_Exercise_
Gather every line of the entries below that contains the string "kern", matching case exactly.

>> START

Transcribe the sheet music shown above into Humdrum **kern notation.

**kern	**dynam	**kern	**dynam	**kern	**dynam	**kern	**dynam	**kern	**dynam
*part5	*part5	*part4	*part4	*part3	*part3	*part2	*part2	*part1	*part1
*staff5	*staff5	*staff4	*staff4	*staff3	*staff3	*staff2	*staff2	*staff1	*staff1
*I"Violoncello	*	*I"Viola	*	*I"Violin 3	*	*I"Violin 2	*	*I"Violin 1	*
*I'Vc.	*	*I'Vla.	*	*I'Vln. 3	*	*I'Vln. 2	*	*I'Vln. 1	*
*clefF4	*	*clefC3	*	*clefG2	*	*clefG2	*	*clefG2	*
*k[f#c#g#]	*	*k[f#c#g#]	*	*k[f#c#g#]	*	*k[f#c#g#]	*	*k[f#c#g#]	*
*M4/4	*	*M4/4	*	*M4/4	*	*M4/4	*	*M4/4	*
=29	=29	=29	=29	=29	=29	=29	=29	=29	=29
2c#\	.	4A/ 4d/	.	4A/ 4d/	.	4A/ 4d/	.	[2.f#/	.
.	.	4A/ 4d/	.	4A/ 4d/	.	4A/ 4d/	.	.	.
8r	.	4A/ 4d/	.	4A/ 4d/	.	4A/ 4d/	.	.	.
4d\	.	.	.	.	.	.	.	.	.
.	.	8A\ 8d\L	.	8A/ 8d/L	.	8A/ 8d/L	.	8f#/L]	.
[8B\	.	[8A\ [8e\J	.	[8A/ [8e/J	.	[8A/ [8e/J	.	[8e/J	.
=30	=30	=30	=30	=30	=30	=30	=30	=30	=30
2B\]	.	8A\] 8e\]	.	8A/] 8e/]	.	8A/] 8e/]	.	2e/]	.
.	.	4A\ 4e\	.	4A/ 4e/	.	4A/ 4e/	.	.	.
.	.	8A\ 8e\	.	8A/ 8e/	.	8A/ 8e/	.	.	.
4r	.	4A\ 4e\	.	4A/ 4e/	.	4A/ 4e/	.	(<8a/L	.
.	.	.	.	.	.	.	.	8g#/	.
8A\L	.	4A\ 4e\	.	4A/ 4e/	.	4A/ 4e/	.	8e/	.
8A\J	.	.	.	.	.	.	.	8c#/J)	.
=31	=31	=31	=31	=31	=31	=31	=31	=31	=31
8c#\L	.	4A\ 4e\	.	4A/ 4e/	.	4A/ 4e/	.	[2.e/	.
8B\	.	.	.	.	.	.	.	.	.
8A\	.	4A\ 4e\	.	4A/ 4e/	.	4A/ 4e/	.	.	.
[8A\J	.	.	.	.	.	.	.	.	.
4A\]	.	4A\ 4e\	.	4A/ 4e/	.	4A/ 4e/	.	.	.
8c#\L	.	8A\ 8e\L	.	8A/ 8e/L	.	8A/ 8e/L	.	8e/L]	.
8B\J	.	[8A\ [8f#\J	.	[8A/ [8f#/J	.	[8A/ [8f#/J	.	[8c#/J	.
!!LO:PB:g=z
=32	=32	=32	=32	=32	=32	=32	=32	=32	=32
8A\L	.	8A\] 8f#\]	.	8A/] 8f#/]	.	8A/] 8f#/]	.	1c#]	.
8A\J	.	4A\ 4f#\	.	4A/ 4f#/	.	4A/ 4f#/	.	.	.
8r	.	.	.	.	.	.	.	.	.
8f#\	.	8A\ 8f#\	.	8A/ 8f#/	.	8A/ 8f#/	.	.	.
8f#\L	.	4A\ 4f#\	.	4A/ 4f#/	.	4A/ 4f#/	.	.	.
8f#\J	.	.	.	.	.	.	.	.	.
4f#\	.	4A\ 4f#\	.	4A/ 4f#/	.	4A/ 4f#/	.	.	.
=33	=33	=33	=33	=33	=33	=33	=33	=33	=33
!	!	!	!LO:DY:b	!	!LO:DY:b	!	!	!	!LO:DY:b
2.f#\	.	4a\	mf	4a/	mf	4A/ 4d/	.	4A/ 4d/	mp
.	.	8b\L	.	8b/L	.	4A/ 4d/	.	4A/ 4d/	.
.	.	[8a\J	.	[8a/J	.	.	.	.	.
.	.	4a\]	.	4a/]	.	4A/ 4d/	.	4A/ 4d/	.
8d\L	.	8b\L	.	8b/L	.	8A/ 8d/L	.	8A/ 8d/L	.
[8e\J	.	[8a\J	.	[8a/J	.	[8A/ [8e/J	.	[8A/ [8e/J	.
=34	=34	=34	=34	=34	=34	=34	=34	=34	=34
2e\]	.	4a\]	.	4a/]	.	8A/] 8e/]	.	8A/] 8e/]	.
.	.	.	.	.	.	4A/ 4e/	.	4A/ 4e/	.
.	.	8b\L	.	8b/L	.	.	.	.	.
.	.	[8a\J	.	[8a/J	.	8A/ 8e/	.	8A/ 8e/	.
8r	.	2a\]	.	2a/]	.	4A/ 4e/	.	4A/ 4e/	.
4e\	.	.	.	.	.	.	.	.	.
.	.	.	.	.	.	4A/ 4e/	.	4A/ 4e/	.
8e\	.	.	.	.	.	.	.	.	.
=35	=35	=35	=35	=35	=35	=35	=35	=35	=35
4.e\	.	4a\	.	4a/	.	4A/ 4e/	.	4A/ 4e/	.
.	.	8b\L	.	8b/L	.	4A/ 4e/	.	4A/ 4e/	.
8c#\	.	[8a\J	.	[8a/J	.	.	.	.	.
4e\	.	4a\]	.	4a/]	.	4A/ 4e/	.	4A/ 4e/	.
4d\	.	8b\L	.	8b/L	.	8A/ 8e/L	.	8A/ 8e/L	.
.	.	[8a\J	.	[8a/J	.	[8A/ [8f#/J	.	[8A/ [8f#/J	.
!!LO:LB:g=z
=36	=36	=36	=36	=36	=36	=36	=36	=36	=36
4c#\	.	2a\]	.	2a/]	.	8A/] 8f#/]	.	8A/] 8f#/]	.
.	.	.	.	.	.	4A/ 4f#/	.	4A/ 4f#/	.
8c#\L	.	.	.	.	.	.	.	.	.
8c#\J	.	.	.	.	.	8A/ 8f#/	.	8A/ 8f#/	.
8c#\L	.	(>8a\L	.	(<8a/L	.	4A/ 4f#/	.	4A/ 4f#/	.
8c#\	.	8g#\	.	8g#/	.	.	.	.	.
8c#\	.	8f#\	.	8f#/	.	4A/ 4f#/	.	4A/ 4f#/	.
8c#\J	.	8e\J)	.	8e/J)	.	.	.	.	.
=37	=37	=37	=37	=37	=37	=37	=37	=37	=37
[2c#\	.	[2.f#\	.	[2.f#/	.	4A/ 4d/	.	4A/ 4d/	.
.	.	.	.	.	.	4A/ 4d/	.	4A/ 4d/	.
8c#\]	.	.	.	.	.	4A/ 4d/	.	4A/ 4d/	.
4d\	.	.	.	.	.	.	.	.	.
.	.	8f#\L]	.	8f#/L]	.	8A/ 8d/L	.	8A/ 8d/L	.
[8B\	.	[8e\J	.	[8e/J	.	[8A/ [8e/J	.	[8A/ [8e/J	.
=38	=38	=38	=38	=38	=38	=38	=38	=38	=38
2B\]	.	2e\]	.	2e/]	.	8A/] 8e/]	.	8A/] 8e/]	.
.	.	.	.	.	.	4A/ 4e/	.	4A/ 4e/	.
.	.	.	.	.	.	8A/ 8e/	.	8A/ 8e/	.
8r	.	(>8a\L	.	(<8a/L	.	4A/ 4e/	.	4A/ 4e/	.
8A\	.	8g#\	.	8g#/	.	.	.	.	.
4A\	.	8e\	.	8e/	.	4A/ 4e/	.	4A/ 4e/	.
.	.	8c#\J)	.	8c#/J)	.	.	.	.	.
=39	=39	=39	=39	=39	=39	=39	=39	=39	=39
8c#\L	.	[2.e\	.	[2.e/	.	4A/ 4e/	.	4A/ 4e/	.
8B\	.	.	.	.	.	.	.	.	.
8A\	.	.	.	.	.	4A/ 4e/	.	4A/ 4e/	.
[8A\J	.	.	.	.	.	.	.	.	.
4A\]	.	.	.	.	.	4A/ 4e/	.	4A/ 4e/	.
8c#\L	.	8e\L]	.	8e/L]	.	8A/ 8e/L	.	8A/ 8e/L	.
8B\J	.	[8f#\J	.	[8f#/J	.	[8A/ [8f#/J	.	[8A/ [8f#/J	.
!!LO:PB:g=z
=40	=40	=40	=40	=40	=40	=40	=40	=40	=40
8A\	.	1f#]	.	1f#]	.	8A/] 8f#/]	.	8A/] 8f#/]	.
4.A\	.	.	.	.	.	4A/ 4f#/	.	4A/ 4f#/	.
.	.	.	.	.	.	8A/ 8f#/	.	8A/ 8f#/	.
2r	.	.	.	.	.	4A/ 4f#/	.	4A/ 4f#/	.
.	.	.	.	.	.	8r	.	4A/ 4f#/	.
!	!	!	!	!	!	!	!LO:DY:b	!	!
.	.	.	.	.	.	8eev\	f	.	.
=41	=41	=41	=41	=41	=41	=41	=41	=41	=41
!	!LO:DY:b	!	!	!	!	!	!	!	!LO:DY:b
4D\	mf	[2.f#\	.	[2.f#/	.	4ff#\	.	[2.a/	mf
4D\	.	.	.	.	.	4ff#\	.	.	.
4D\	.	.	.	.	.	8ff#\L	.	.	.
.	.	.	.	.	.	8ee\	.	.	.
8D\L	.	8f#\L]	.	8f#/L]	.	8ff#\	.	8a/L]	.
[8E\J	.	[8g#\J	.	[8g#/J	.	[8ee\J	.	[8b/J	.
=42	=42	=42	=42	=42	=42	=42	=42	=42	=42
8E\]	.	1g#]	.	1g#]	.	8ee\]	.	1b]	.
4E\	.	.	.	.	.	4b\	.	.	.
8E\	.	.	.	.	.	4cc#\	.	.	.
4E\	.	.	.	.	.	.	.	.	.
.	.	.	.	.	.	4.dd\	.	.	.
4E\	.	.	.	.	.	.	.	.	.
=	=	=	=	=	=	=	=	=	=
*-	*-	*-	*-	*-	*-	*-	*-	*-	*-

>> END

_Exercise solution_
Transcribe the sheet music shown above into Humdrum **kern notation.
**kern	**dynam	**kern	**dynam	**kern	**dynam	**kern	**dynam	**kern	**dynam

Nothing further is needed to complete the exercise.